**** Provided entries

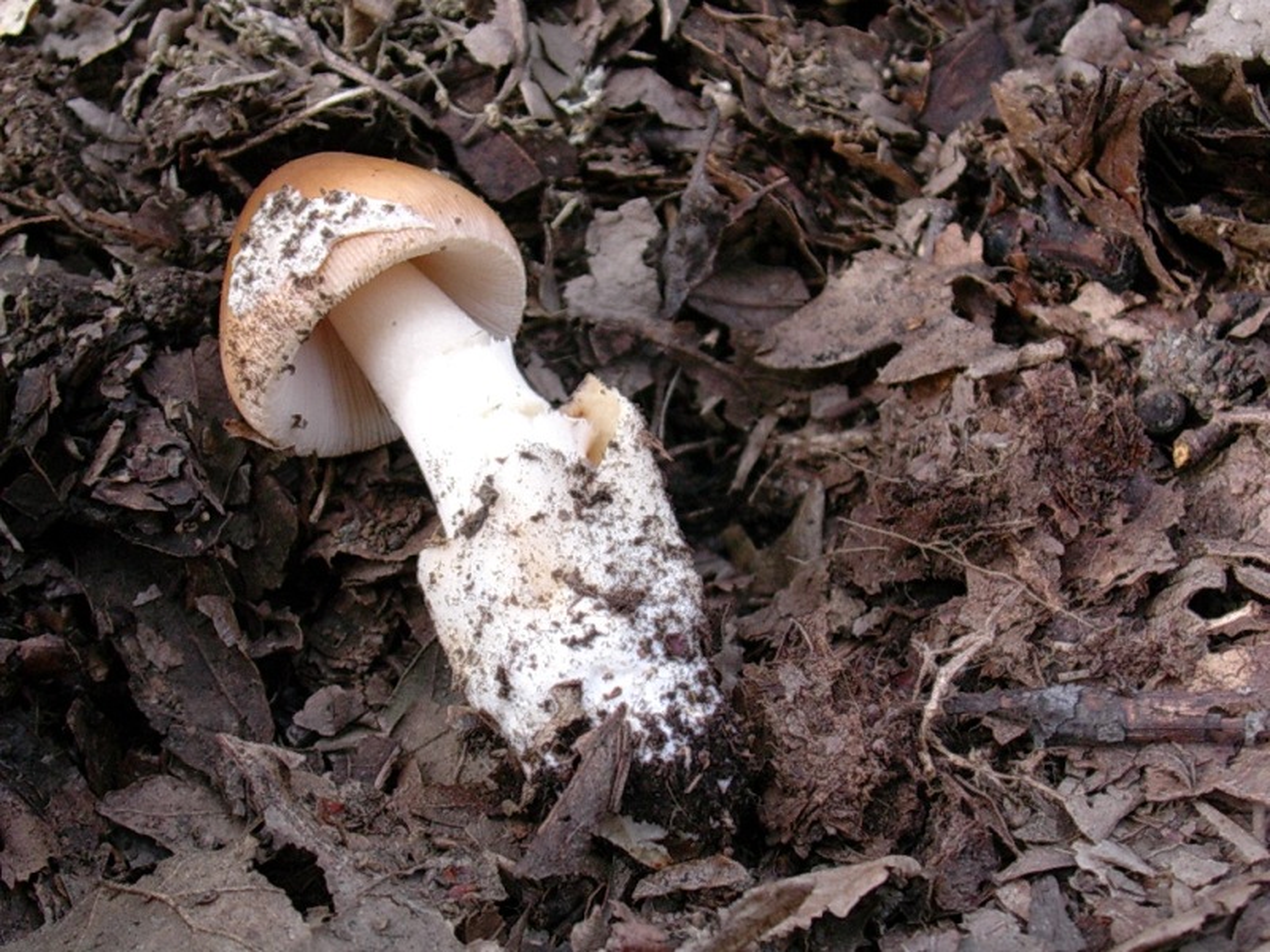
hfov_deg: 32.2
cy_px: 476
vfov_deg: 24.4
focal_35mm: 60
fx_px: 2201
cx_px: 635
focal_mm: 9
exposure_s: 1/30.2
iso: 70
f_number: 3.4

********
**** Provided entries

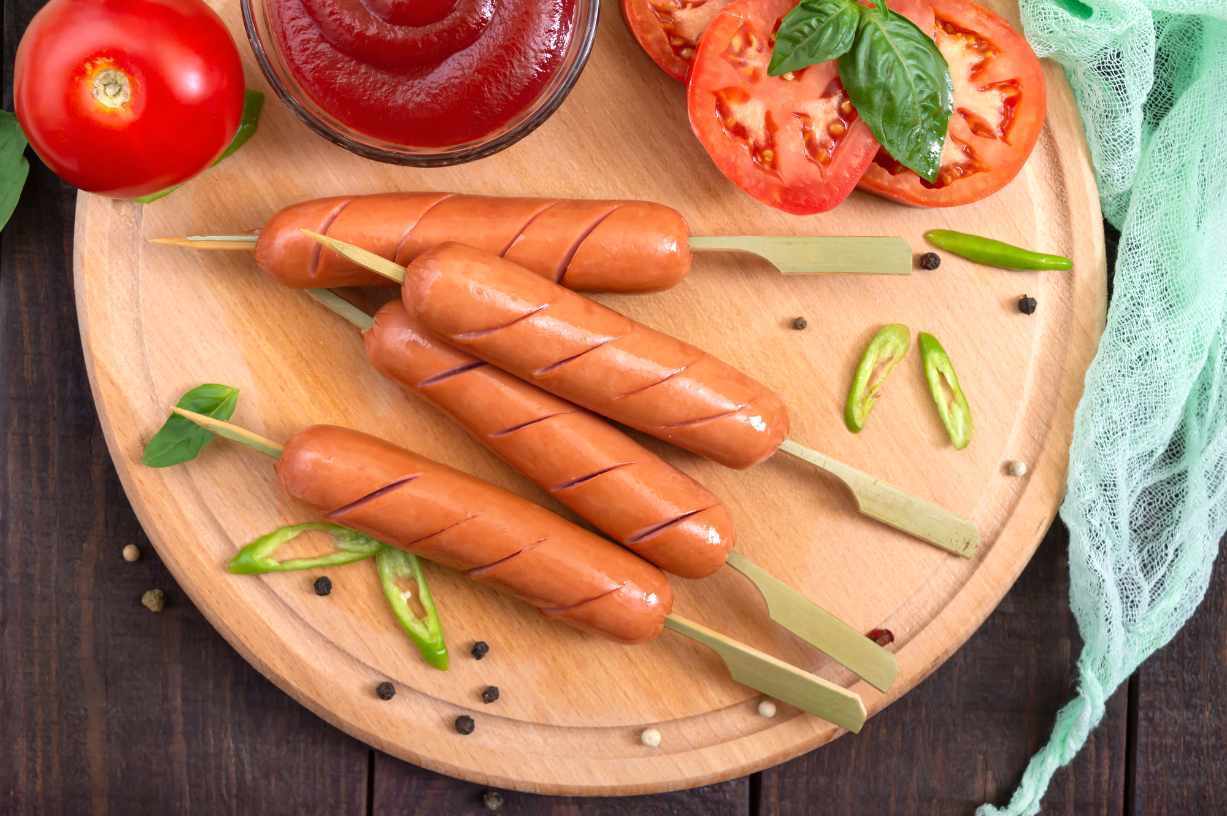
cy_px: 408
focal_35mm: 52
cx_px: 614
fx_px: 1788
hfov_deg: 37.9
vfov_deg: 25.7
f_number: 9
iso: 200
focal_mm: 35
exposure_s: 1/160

********

What are the lines above, starting at the one with "hfov_deg: 32.2" and ending at the one with "f_number: 3.4"? Give them again exactly, and only them.

hfov_deg: 32.2
cy_px: 476
vfov_deg: 24.4
focal_35mm: 60
fx_px: 2201
cx_px: 635
focal_mm: 9
exposure_s: 1/30.2
iso: 70
f_number: 3.4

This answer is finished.